The Roaring Of The Labyrinth
Astonishment Hall, a country estate in the Pennines full of extraordinary exhibitions, is truly a place of wonder. But when a valuable exhibit is stolen, it is only the first in a series of unpleasant and seemingly unconnected events. A bell tower is burnt to the ground, trapping a young boy inside, an outbreak of thefts plagues the valley, and a man is violently murdered and left to the crows and the snow.
When his own investigations come to a dead end, the owner of Astonishment Hall sends to London for help. And so Whilbert Stroop journeys north to find the answers to both his own search for a missing glass-worker, and the perplexing events at Astonishment Hall. Before long, Stroop finds himself embroiled in one man’s terrifying and warped desire for vengeance against ancient wrongs, and another man’s fight for survival.
“Guardians of the Key...A first novel from Clio Gray and an astonishingly assured one...”
“Clio Gray is an uncommonly interesting writer. One wonders, expectantly, what she will do next...”
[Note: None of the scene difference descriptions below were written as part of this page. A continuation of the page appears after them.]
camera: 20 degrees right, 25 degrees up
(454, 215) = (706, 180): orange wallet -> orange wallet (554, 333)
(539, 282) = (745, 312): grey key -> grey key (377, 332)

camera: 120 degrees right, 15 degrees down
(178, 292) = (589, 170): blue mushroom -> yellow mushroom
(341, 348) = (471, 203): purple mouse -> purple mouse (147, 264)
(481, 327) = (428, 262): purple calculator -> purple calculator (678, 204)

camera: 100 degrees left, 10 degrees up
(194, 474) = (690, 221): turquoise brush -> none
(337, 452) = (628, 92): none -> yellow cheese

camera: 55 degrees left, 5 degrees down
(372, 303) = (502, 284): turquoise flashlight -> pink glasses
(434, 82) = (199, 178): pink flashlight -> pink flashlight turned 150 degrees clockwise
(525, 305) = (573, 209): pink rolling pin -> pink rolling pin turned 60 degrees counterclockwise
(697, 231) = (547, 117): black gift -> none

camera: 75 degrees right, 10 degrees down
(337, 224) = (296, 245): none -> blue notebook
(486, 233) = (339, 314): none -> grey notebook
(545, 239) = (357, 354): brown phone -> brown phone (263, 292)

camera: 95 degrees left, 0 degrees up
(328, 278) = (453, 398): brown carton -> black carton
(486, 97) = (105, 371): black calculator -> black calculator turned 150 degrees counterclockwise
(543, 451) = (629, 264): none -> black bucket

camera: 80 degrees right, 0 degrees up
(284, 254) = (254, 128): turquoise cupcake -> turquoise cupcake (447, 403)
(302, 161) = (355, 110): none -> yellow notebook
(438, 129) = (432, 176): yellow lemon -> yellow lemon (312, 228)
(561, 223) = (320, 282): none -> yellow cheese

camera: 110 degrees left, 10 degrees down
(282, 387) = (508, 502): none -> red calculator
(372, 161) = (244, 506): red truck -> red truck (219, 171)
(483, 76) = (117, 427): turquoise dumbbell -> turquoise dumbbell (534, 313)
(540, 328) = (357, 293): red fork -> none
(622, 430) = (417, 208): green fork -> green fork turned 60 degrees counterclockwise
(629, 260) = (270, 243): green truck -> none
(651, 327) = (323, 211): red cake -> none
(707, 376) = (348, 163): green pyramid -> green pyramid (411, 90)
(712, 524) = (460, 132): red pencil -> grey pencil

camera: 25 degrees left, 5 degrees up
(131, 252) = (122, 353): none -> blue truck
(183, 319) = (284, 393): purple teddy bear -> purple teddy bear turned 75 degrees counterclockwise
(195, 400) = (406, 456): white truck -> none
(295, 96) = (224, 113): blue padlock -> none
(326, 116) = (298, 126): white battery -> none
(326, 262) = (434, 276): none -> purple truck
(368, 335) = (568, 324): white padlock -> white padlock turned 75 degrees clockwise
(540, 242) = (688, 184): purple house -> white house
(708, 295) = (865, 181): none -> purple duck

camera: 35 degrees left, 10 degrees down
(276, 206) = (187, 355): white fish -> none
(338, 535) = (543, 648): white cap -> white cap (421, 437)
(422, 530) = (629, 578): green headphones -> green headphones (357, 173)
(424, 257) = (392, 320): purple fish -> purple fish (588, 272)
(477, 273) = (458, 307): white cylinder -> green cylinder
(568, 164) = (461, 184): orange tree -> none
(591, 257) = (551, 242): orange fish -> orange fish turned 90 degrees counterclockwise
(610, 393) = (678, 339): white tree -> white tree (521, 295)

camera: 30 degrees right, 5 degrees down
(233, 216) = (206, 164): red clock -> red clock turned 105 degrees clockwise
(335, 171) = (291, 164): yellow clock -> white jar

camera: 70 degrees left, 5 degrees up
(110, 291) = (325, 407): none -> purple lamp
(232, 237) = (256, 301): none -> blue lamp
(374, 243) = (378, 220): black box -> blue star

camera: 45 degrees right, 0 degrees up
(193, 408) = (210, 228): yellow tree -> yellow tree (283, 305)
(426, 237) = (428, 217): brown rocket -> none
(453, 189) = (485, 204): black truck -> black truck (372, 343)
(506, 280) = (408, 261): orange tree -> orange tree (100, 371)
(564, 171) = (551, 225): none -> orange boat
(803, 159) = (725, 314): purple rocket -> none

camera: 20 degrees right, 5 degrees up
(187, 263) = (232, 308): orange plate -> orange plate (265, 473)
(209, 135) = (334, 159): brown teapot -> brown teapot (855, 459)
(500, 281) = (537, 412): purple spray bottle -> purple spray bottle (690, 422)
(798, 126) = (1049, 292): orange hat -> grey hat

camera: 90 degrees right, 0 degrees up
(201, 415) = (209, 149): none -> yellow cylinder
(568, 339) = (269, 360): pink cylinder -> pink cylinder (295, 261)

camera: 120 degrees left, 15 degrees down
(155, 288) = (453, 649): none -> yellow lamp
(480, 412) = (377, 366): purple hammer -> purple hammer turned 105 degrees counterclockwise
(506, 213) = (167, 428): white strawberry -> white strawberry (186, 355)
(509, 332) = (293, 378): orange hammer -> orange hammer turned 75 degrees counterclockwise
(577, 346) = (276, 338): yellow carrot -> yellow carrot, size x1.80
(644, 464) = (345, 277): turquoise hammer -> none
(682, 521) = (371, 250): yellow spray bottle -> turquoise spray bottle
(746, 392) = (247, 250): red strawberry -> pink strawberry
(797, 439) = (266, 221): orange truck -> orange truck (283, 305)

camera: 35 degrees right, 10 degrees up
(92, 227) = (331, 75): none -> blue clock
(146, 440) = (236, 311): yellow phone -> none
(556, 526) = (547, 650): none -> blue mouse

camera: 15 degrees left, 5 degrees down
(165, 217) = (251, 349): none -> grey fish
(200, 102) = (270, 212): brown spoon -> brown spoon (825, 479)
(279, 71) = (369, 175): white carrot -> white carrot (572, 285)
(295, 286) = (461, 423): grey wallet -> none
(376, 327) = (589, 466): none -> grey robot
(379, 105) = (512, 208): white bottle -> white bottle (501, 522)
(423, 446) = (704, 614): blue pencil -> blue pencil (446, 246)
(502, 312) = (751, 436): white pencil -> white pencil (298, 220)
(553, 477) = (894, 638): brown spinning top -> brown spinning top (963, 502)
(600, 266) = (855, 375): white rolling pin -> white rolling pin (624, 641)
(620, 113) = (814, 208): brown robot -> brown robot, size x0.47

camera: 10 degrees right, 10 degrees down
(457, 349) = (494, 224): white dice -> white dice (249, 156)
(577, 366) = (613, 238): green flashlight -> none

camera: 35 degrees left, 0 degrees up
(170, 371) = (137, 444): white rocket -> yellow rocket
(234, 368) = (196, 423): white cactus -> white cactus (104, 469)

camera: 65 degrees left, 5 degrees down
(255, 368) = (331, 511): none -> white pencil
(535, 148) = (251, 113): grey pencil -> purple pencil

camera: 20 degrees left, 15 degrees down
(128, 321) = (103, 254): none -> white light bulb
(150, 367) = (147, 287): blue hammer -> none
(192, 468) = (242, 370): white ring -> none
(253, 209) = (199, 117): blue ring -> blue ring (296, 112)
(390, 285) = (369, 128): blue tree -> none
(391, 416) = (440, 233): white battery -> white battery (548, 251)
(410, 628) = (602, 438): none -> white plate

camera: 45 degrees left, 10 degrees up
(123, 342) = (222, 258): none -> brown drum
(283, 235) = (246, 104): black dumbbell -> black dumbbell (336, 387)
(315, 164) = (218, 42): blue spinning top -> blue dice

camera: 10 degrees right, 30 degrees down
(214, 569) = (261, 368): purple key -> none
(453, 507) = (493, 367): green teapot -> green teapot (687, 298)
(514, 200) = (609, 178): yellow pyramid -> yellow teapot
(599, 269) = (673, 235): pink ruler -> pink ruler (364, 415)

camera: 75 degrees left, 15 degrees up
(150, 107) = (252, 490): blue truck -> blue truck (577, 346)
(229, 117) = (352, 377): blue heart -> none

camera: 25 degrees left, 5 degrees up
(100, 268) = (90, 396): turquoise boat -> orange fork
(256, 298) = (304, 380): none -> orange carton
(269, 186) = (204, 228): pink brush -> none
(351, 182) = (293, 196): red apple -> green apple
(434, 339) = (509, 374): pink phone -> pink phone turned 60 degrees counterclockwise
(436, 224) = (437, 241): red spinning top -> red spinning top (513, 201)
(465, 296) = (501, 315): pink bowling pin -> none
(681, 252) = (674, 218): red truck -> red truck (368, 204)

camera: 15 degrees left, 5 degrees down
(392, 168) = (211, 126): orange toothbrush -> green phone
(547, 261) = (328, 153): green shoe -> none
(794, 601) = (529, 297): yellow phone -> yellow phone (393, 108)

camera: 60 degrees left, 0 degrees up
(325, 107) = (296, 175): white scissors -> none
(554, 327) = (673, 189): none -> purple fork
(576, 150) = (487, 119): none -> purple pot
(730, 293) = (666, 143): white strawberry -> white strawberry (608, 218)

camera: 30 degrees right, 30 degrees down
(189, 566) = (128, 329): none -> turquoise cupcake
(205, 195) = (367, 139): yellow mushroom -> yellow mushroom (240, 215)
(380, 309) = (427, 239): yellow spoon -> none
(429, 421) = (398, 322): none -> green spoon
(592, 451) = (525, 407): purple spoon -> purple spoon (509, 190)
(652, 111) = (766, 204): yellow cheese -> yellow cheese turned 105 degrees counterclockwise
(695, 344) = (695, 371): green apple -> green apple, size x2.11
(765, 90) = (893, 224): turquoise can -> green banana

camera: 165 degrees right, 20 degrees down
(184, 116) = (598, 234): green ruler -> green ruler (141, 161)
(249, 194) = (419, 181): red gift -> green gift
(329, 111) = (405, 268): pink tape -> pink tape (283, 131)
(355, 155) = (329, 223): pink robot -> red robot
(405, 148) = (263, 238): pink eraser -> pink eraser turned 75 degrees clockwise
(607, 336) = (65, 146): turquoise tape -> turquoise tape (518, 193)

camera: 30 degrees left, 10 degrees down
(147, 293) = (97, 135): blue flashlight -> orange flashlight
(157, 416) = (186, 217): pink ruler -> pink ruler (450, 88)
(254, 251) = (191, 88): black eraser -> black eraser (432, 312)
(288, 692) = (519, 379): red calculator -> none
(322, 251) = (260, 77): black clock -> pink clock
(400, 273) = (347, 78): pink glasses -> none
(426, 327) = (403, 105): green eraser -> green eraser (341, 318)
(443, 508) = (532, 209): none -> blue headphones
That blasted boy, as Ipsing called him, was playing with the hedgehog he had just bought from a peddlar for the penny he had found under a heap of muck outside the wool bleacher’s. He had been looking for beetles. He liked the way they shone and glittered in their black and purple shields, the rainbows playing over their dark backs. He liked that they were stiff and unbending, just like him. He had a whole pocketful of them and now that he had the hedgehog, he was taking the beetles out of his pocket one by one, sliding his finger through the little gap between the buttonholes, holding the rest of it shut so the others couldn’t get out. He put one down in front of the hedgehog and watched it hobbling quickly after the beetle which scuttled straight for the cracks in the warped wood of the belfry floor. The boy with his hedgehog had climbed up the steps to the platform housing the framework supporting the bell which hung high and grey above him. It was an upside-down bell, operated by a tread-wheel, secured in an oaken hammock which moved with the bell as it swung, sent its message up and out, exaggerated and heightened by the hollow of the tower above and below. Around its framework ran a wide metal gutter which held the oil and straw to be burnt when the beacon had to be lit. Its fires could be seen for miles and miles through the wall-slits which forced the light out into slats, split it into sharp bands like a sunrise seen through dust-ridden clouds.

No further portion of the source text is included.